I am trying to calculate $\text{Aut} (D_3)$, the automorphism group of the group of symmetries of the triangle. But I got stuck and now I have two questions about this.
Let me share my thoughts first:
First I noted that an isomorphism maps elements to elements of same order. Therefore, any $\varphi : D_3 \to D_3$ maps reflections to reflections and rotations to rotations. As candidates I got:
(1) the identity map $\varphi_1 (x) = x$
(2) the map $\varphi_2 (x) = x$ except $R_{120}\mapsto R_{240}$ and $R_{240}\mapsto R_{120}$
(3) the map $\varphi_3 (x) = x$ except $F_1 \mapsto F_2$ and $F_2 \mapsto F_1$
(4) the map $\varphi_4 (x) = x$ except $F_2 \mapsto F_3$ and $F_3 \mapsto F_2$
(5) the map $\varphi_5 (x) = x$ except $F_1 \mapsto F_3$ and $F_3 \mapsto F_1$
Then since $F_1 F_2 = R_{120}$, $\varphi_3 (R_{120}) = R_{240}$ and $\varphi_3 (R_{240}) = R_{120}$. Now I wanted to show that also $\varphi_2 (F_1) = F_2 $ and $\varphi_2(F_2) = F_1$ but unfortunately this doesn't have to be true since $\varphi_2$ could map $F_1$ to $F_3$ for example.
Now my question is:
Can one say something like we relabel the reflections and therefore
$\varphi_2 (F_1) = F_2$?
If yes then all these are equal and there are only two automorphisms —
That I have found anyway because my next question is:
How can I be sure that I found all automorphisms of a given group? Are
there upper and lower bounds on the number?
Best Answer
Let's characterize $D_3$ as the group generated by $r,t$ with $$r^3 = t^2 = (rt)^2 = e$$ $\hspace{10pt}$Suppose that $\phi:D_3 \to D_3$ is an automorphism.
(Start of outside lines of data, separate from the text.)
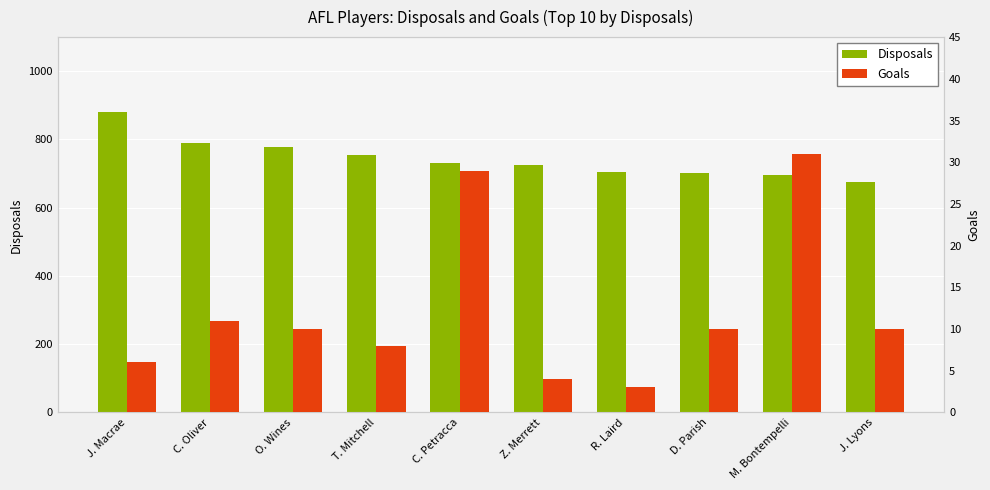

What value does the Disposals series have at D. Parish, to the nearest 50?

700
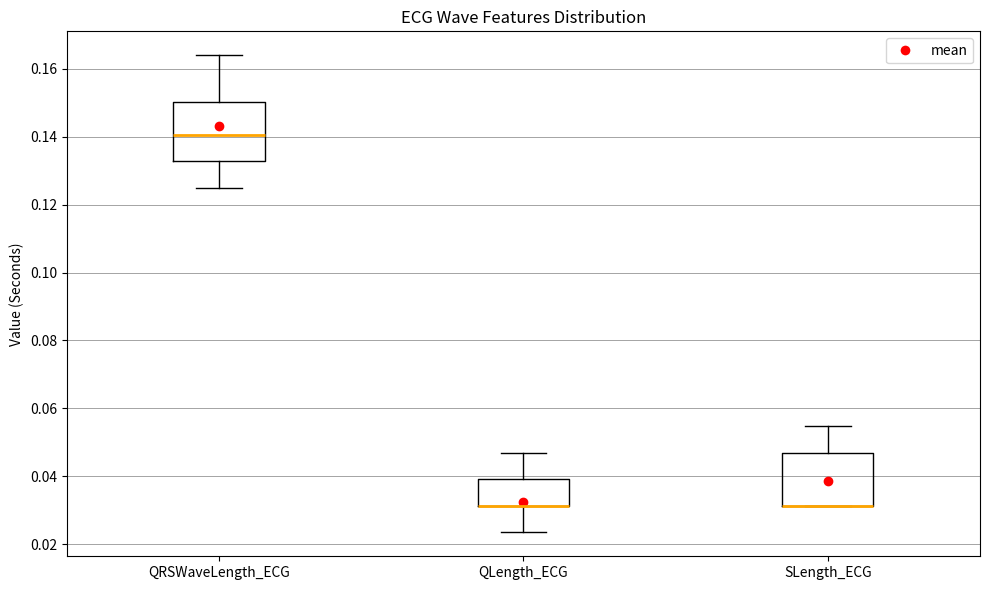

Reading left to right, read every box against the y-axis: the position of its median line, the range the box covers, and the ends of its whiskers. The values are not printed on the chart, so give them approximately, as read against the axis.

QRSWaveLength_ECG: median 0.140, box 0.132 to 0.150, whiskers 0.126 to 0.164
QLength_ECG: median 0.032 (drawn on the box's lower edge), box 0.032 to 0.040, whiskers 0.024 to 0.046
SLength_ECG: median 0.032 (drawn on the box's lower edge), box 0.032 to 0.046, whiskers 0.032 to 0.054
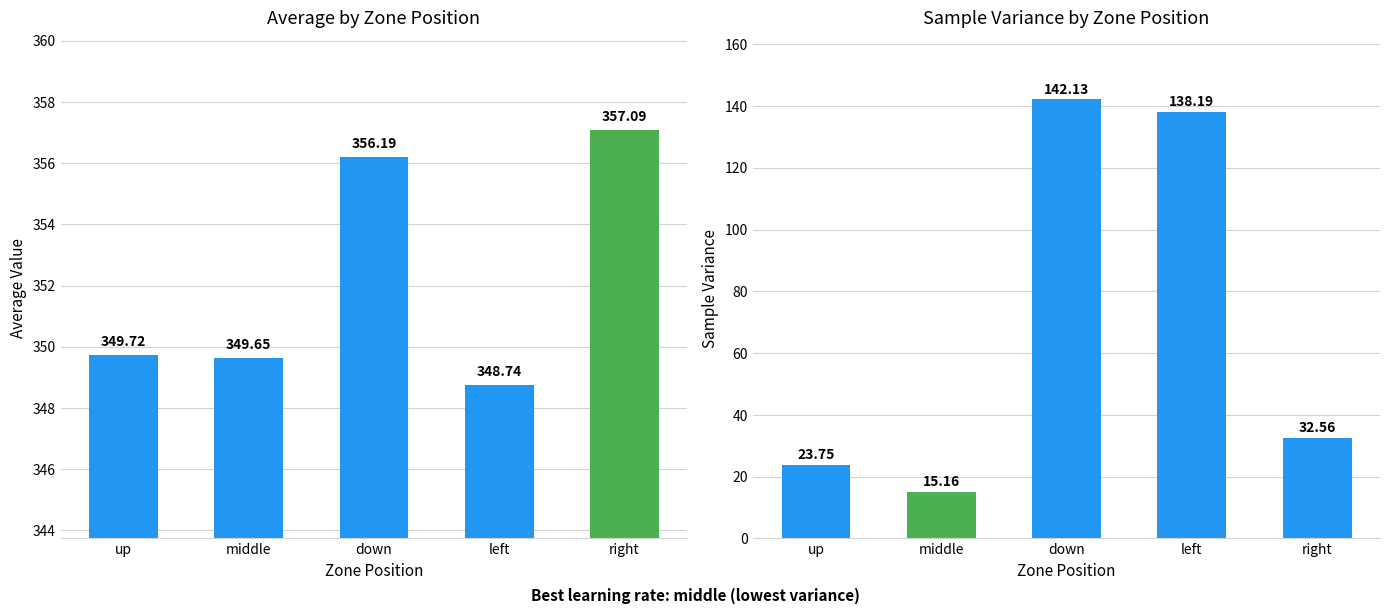

Which series has the largest total across all categories?

Bottom Zone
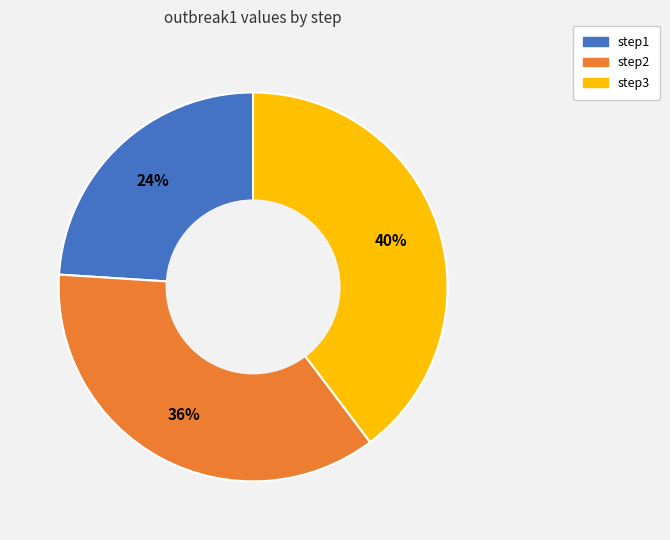

Which category has the smallest portion of the pie?

step1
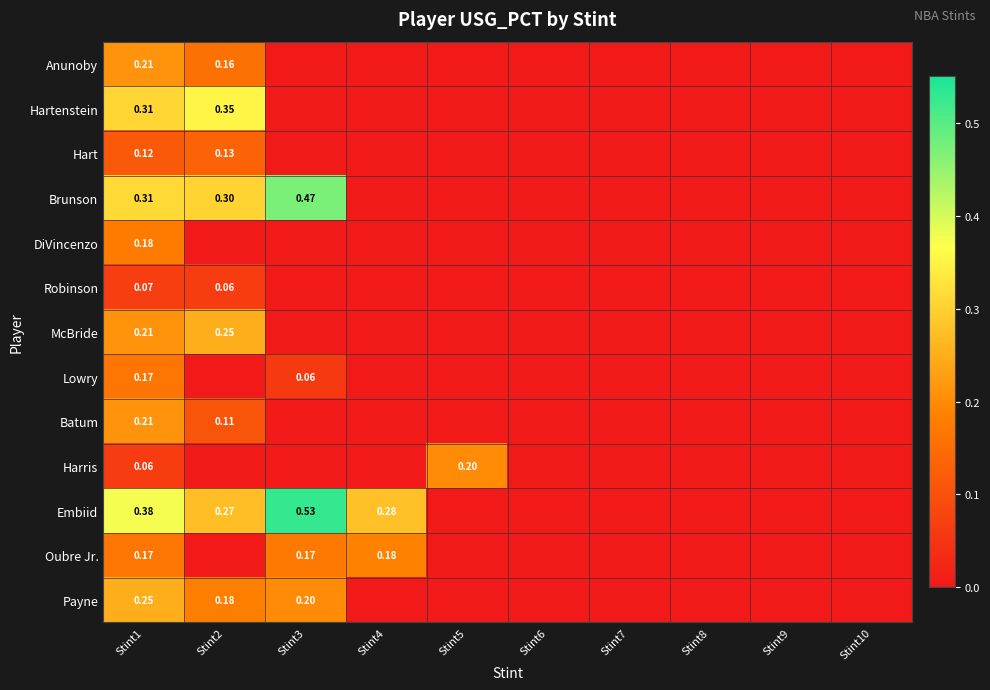

Is the value of McBride at Stint2 greater than the value of Oubre Jr. at Stint3?

Yes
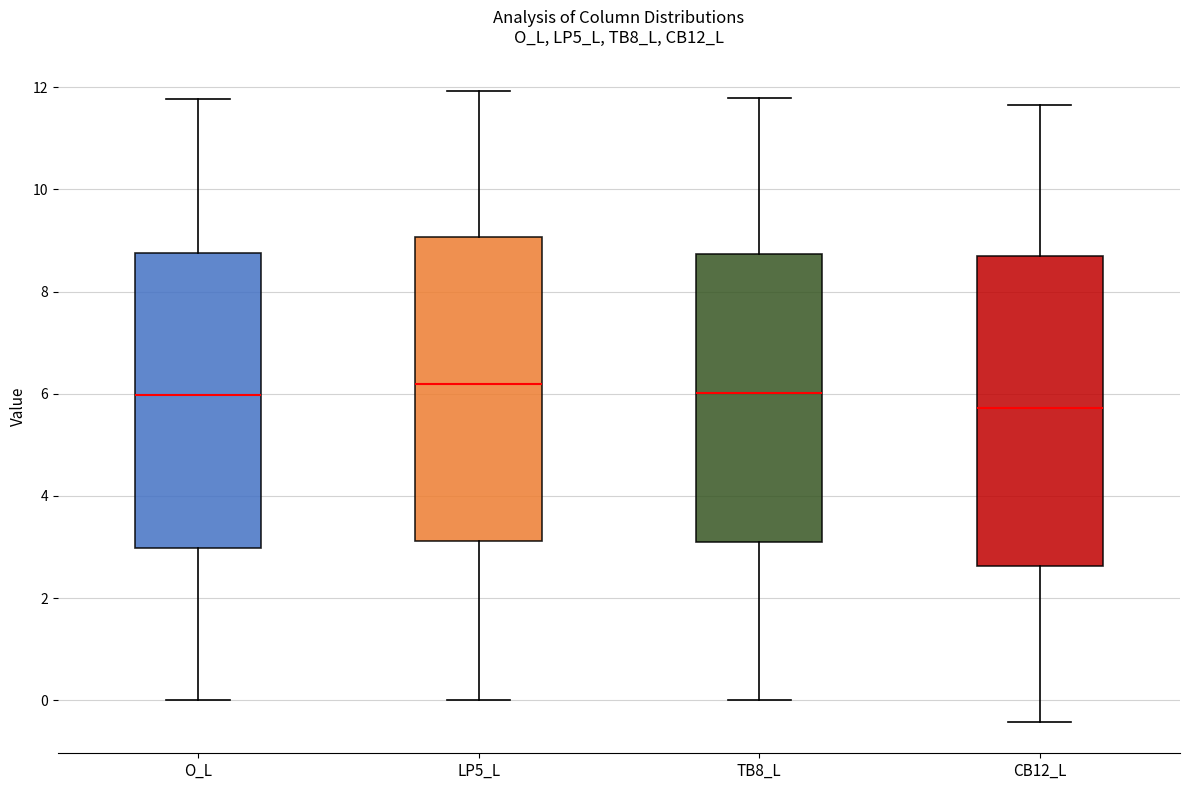

Reading left to right, read every box against the y-axis: the position of its median line, the range the box covers, and the ends of its whiskers. The values are not printed on the chart, so give them approximately, as read against the axis.

O_L: median 6.0, box 3.0 to 8.8, whiskers 0.0 to 11.8
LP5_L: median 6.2, box 3.2 to 9.0, whiskers 0.0 to 12.0
TB8_L: median 6.0, box 3.0 to 8.8, whiskers 0.0 to 11.8
CB12_L: median 5.8, box 2.6 to 8.6, whiskers -0.4 to 11.6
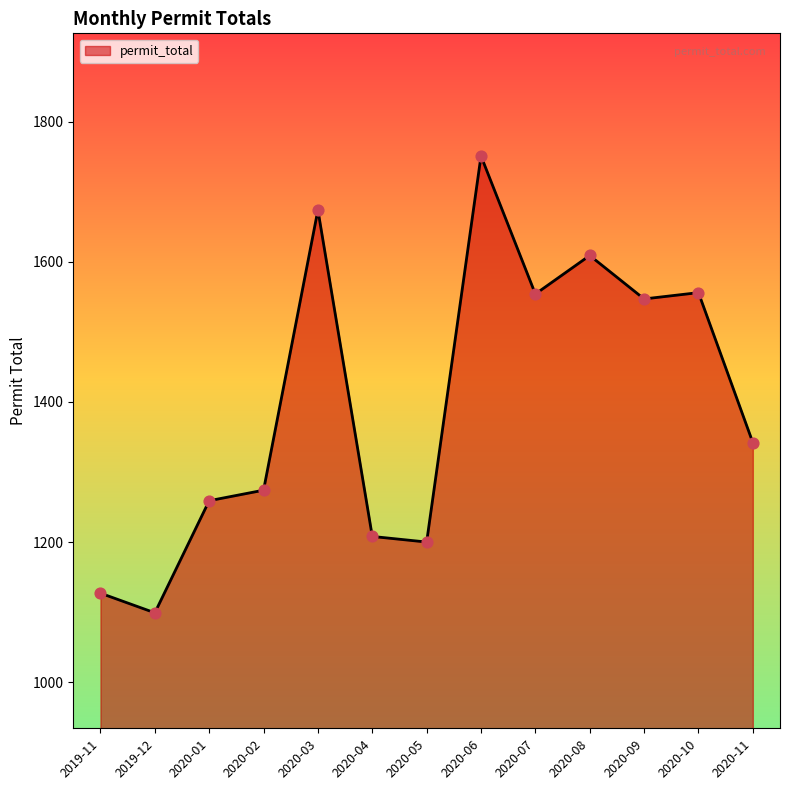

Approximately how many times larger is the value at 2020-06 compared to 2020-11?

1.3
Then, $\phi(t)$ must be of order two $\Rightarrow$ $\phi(t) \in \{t,rt, r^2 t\}$.
Similarly we can see that $\phi(r)$ must be of order three $\Rightarrow$ $\phi(r) \in \{r,r^2\}$.
Since these two choices determine $\phi$ (and any two are compatible), we have $2 \times 3 = 6$ possible choices for $\phi$.